Intervention de François Clavairoly

Commission spéciale sur la bioéthique — Réunion du 30 octobre 2019 à 16h35
Audition de représentants des cultes

François Clavairoly, président de la Fédération protestante de France :

La réponse de l'homme, c'est parfois de se défausser de sa responsabilité : suis-je le gardien des actes de mon frère ? Nous devons être ensemble coresponsables de nos actes.

Les protestants sont partagés sur l'extension de l'AMP, comme la plupart de l'opinion publique et des confessions. Cette façon de vivre le débat en partage est un signe de bonne santé spirituelle.

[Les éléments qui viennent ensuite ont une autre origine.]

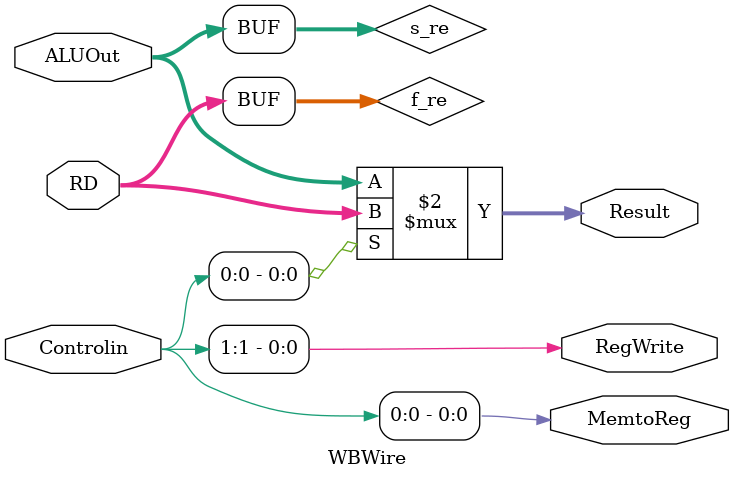
<source format=v>
module IFWire(PCF,PCPlus4,FETCH_ADDRESS);
    input[31:0] PCF;
    output[31:0] PCPlus4,FETCH_ADDRESS;

    wire[31:0] PCPlus4_mid,FETCH_ADDRESS_mid;

    assign PCPlus4 = PCPlus4_mid;
    assign PCPlus4_mid = PCF + 4;
    assign FETCH_ADDRESS = FETCH_ADDRESS_mid;
    assign FETCH_ADDRESS_mid = PCF / 4;
endmodule


module IDWire(Instr,opcopde,functioncode,rs,rt,rd,shamt,SignImm,UnsignImm,part_jump);
    input[31:0] Instr;
    output[5:0] opcopde,functioncode;
    output[4:0] rs,rt,rd,shamt;
    output[31:0] SignImm,UnsignImm;
    output[25:0] part_jump;

    wire[5:0] opmid;
    wire[5:0] rsmid,rtmid,rdmid,shamtmid;
    wire[31:0] n_im,p_im;



    assign opcopde = opmid;
    assign opmid = Instr[31:26];
    assign functioncode = Instr[5:0];

    assign rs = rsmid;
    assign rsmid = Instr[25:21];
    assign rt = rtmid;
    assign rtmid = Instr[20:16];
    assign rd = rdmid;
    assign rdmid = Instr[15:11];
    assign shamt = shamtmid;
    assign shamtmid = Instr[10:6];

    assign SignImm = Instr[15] == 1'b1 ? n_im: p_im;
    assign n_im = {16'hffff, Instr[15:0]};
    assign p_im = {16'h0000, Instr[15:0]};
    assign UnsignImm = {16'h0000, Instr[15:0]};

    assign part_jump = Instr[25:0];

endmodule

module EXWire(LinkE,PCPlus4,ALUOut,RD2,Rd,Rt,RegDstE,SignImm,ALUOutE,WriteData,WriteRegE,PCBranch);
    input LinkE,RegDstE;
    input[31:0] PCPlus4,ALUOut,RD2;
    input[4:0] Rd,Rt;
    input[31:0] SignImm;
    output[31:0] ALUOutE;
    output[31:0] WriteData,PCBranch;
    output[4:0] WriteRegE;

    wire[31:0] f_aluout,s_aluout; 
    wire[4:0] f_WriteReg, s_WriteReg; 
    wire[31:0] sign_shaft;

    assign ALUOutE = LinkE == 1'b1 ? f_aluout : s_aluout;
    assign f_aluout = PCPlus4;
    assign s_aluout  = ALUOut;
     
    assign WriteData = RD2;

    assign WriteRegE = RegDstE == 1'b1 ? f_WriteReg : s_WriteReg;
    assign f_WriteReg = Rd;
    assign s_WriteReg = Rt;

    assign PCBranch = PCPlus4 +sign_shaft;
    assign sign_shaft = SignImm << 2;

endmodule


module MEMWire(Controlin,ALUOut,MemWrite,Branch,RegWriteM,Controlout,FETCH_ADDRESS);
    input[3:0] Controlin;
    input[31:0] ALUOut;
    output MemWrite,Branch,RegWriteM;
    output[1:0] Controlout;
    output[31:0] FETCH_ADDRESS;

    wire[31:0] nor_add;

    assign MemWrite = Controlin[1];
    assign Branch = Controlin[0];
    assign Controlout = Controlin[3:2];
    assign RegWriteM = Controlin[3];

    assign nor_add = ALUOut/4;
    assign FETCH_ADDRESS = nor_add;

endmodule

module WBWire(Controlin,RD,ALUOut,RegWrite,MemtoReg,Result);
    input[1:0] Controlin;
    input[31:0] RD,ALUOut;
    output[31:0] Result;
    output RegWrite,MemtoReg;

    wire[31:0] f_re,s_re;

    assign RegWrite = Controlin[1];
    assign MemtoReg = Controlin[0];

    assign f_re = RD;
    assign s_re = ALUOut;
    assign Result = MemtoReg == 1'b1 ? f_re : s_re;
endmodule
</source>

Nous ne sommes pas opposés à cette extension, mais nous émettons des réserves et des interrogations : nous récusons une éthique purement naturelle, « ce qui est doit devenir ce qui doit être », tout comme une vision purement technicienne, « ce qui est faisable doit être fait ». Entre ces deux visions, l'une conservatrice et l'autre progressiste, se trouve une place pour le débat.

La liberté ne se confond ni avec l'individualisme, ni avec la loi de l'offre et de la demande, ni avec la loi du plus fort. Nous défendons l'amour du prochain, au nom d'une transcendance.

Plusieurs techniques répondent à l'infertilité des couples hétérosexuels. Nous saluons ces avancées. Mais la médecine de la fertilité devient de plus en plus réparatrice d'un désir manqué ou d'un projet parental impossible pour des femmes seules ou des couples de femmes. L'évolution de la médecine reproductive répond à des attentes sociétales et nécessite notre vigilance. Il faut accompagner ces nouvelles formes de parentalité, de plus en plus présentes. Au départ purement réparatrice, la médecine reproductive devient une médecine sociétale qui s'inscrit dans le processus civilisationnel occidental, accompagné par des décisions de justice. La loi du 17 mai 2013 qui a ouvert le mariage aux couples de même sexe et les avis de la Cour de cassation de septembre 2014 qui ont validé l'adoption des enfants issus d'AMP pratiquée à l'étranger par la conjointe de la mère ont contribué à reconnaître ces nouvelles formes de familles. L'insémination artificielle par des paillettes de sperme d'un donneur n'est plus seulement utilisée par des couples hétérosexuels mariés ou des partenaires de fait souffrant d'infécondité d'origine masculine, mais par des femmes célibataires et des couples de femmes, sans problème d'infertilité, dans d'autres pays d'Europe. Cette évolution s'est traduite dans les législations, selon des modalités différentes, en Grèce, en Estonie, en Autriche, en Suède, en Norvège, au Danemark, aux Pays-Bas, en Espagne, et au Royaume-Uni.

Le contexte institutionnel traduit des évolutions civilisationnelles. Nous ne pouvons pas rester sans cadre juridique, sinon nous aboutirons à des parentalités clandestines, à des injustices, à des situations de fragilité, notamment pour les femmes seules avec enfant.

Quelle compréhension avons-nous de la médecine reproductive, sur fond de déni de la finitude humaine, au risque de la marchandisation des corps humains ? Comment accompagner les nouvelles formes de parentalité et de filiation en veillant à protéger les plus vulnérables - notamment l'enfant à naître et les femmes seules - tout en refusant les discriminations, et en faisant preuve de solidarité et en assurant l'égalité des droits ?

Des études existent, certaines sont interprétables, mais toutes encouragent les questionnements. De fait, il existe une nouvelle réalité à accompagner.

Les confessions, notamment le protestantisme, doivent veiller à ce que ces principes de liberté, responsabilité et fraternité soient préservés contre la tentation de l'exploitation du corps, contre des désirs injustifiés et contre le risque de dérive eugéniste qui nous guette, si notre société se laisse uniquement guider par la technique.